Australian television personality (b. 1970)

Todd Sampson is a Canadian-born Australian award-winning documentary-maker and television presenter. Prior to his public career, Sampson worked as an advertising executive and from 2015 to 2025 sat on the Qantas board. He is best known for being a regular panellist on marketing discussion program Gruen, and has also been a guest host on The Project. His choice of T-shirts have sparked discussions following his appearances on Gruen. Sampson has also created and presented several science documentary series.

== Early life and education ==
Sampson was born in Sydney, Nova Scotia, Canada. He left Cape Breton Island at age 16, completing his schooling at the Pearson United World College of the Pacific, to which he won a scholarship. He then studied economics and biology at Queen's University in Ontario, working as a college counsellor to supplement his income. He applied for another international scholarship and went on to complete an M.B.A. at the University of Cape Town. He credits a guest lecturer-a creative director from advertising agency Ogilvie & Mather-during his MBA for inspiring him to pursue a career in advertising.

== Business career ==
Sampson started in advertising at the Cape Town agency The White House. In the mid-1990s, he worked as a strategist at Australian company The Campaign Palace.

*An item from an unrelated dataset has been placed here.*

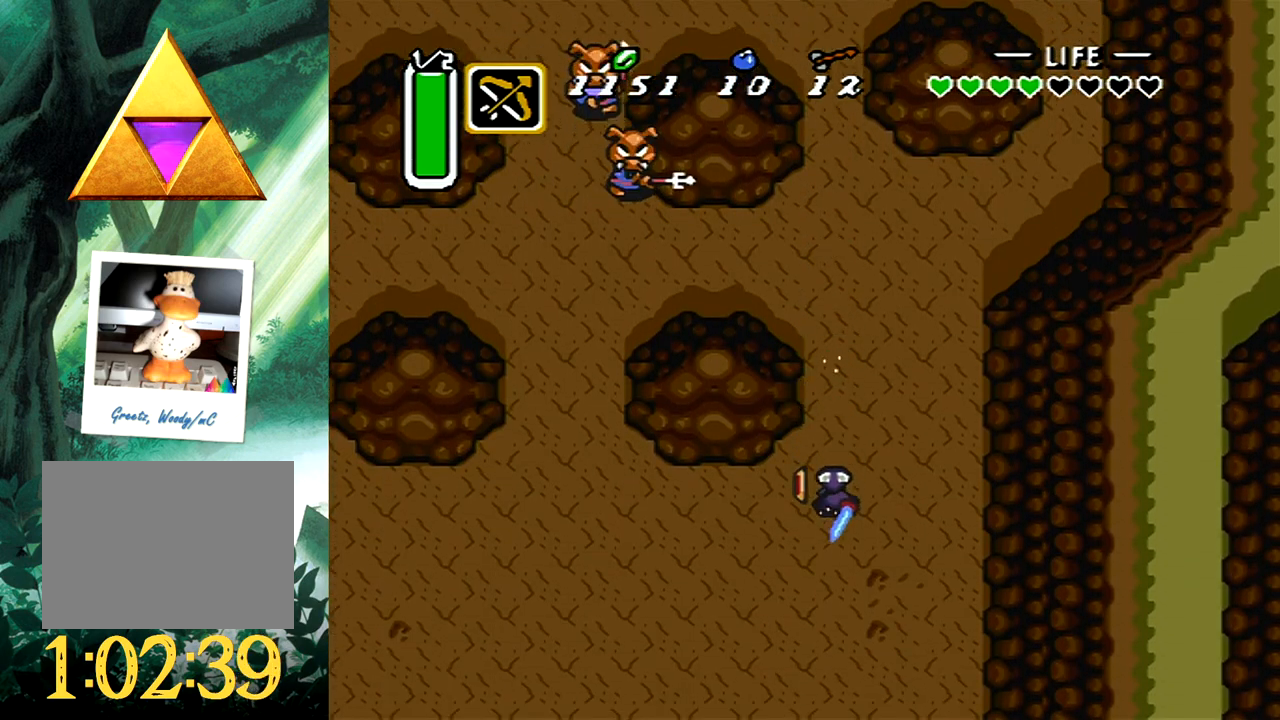
{"buttons": [], "events": []}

He joined Leo Burnett Sydney in 2002 and was later appointed CEO of Leo Burnett Australia. In August 2015, Sampson stepped back to the role of non-executive chairman. In December 2016, he resigned as chair of Leo Burnett and is no longer a part of the advertising industry.

He is the co-creator of the Earth Hour initiative, one of the largest environmental movements in history, reaching more than 1.4 billion people in more than 5,500 cities.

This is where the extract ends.